The next biggest chunk — €125,000 — was partially for the length of time it took the bank to tell 47,000 customers about one of the its main errors, where the details of some loans and mortgages weren’t correctly reported to the CCR. This included “the false impression given of some borrowers that they were in financial distress”.
“I have been influenced by the length of the delay it took BOI to issue a communication to data subjects after it became aware of the personal data breach,” said Ms Dixon. “I have also had regard to the large number of data subjects which were affected by this infringement (approximately 47,000) and the number of complaints BOI received from customers.”
It’s not the first time that the Irish DPC has imposed a fine for credit-related issues. Last years, it fined the Irish Credit Bureau €90,000 for messing up the credit score details of 15,000 people, possibly affecting their financial reputations.
Bank Of Ireland also came in for harsh criticism by the data regulator on its data processing systems, identified as a key reason the bank messed up its customers’ information.

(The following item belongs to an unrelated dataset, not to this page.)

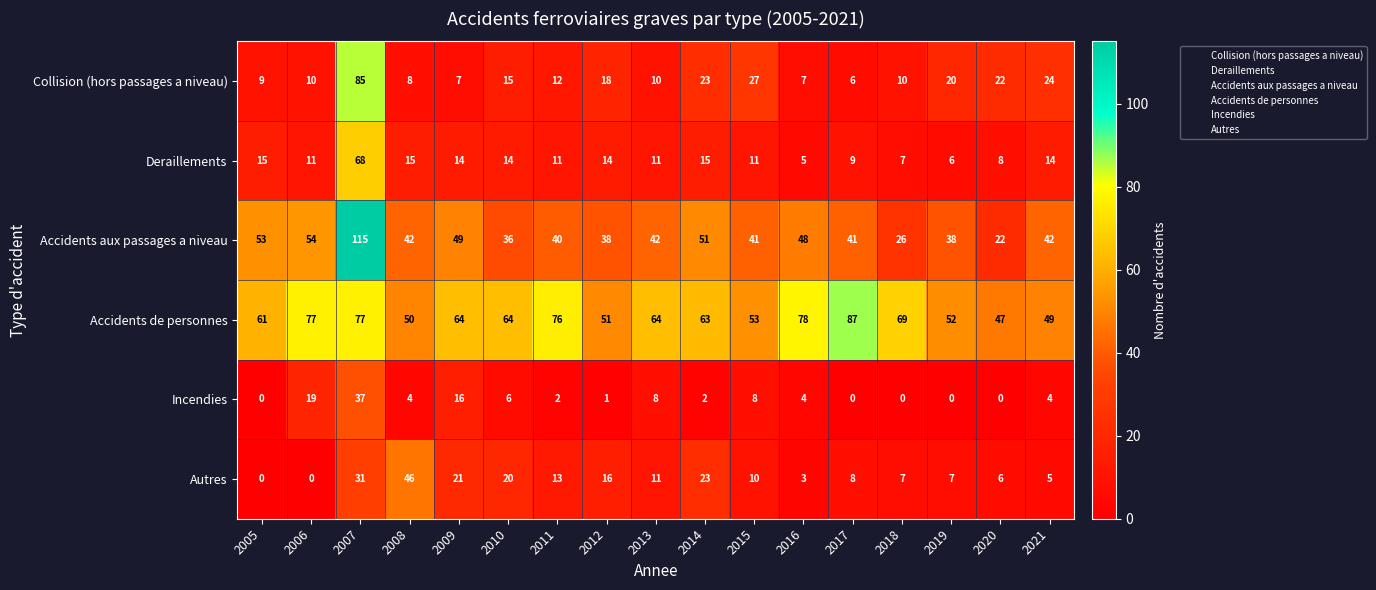

What is the difference between the second highest and second lowest values in the Collision (hors passages a niveau) series?

20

“I order Bank Of Ireland to bring its processing operations into compliance with Article 32 of the GDPR in the terms set out in the table below through implementing appropriate technical and organisational measures to ensure a level of security appropriate to the risks,” she said.
“It is my view that these orders are appropriate, necessary and proportionate in view of ensuring compliance with Article 32 of the GDPR. In this regard, I acknowledge BOI’s on-going remedial actions and strategic transformation, as outlined in submissions throughout the inquiry. However, it is my view that this order is necessary and proportionate in light of the importance of ensuring that full effect is given to BOI’s obligation to implement appropriate technical and organisational measures, having particular regard to the high quantity, highly sensitive personal data of data subjects processed by BOI.”
A spokesperson for Bank Of Ireland said that it will implement the changes “as quickly as possible”.
“Between November 2018 and June 2019 Bank of Ireland notified the Data Protection Commission of a number of personal data breaches relating to errors in information it submitted to the Central Credit Register,” said the spokesperson. “The fine and corrective actions imposed today by the Data Protection Commission arise from these breaches and the Bank’s delay in communicating with impacted customers.
“Bank of Ireland fully acknowledges, and sincerely apologises for, these breaches. The Bank takes its regulatory and compliance obligations very seriously and regrets that it has fallen short in this way. The Bank has notified all impacted customers. It has rectified the inaccurate information reported to the CCR in all but 20 cases which will be corrected shortly. It has also taken measures to improve its ongoing CCR reporting, including error management procedures and a process that enables faster correction of errors.
“The Data Protection Commission has mandated further measures and work has already begun to put these in place. The Bank has engaged fully and proactively with the Commission during its inquiry and will continue to do so as it implements these additional measures as quickly as possible.”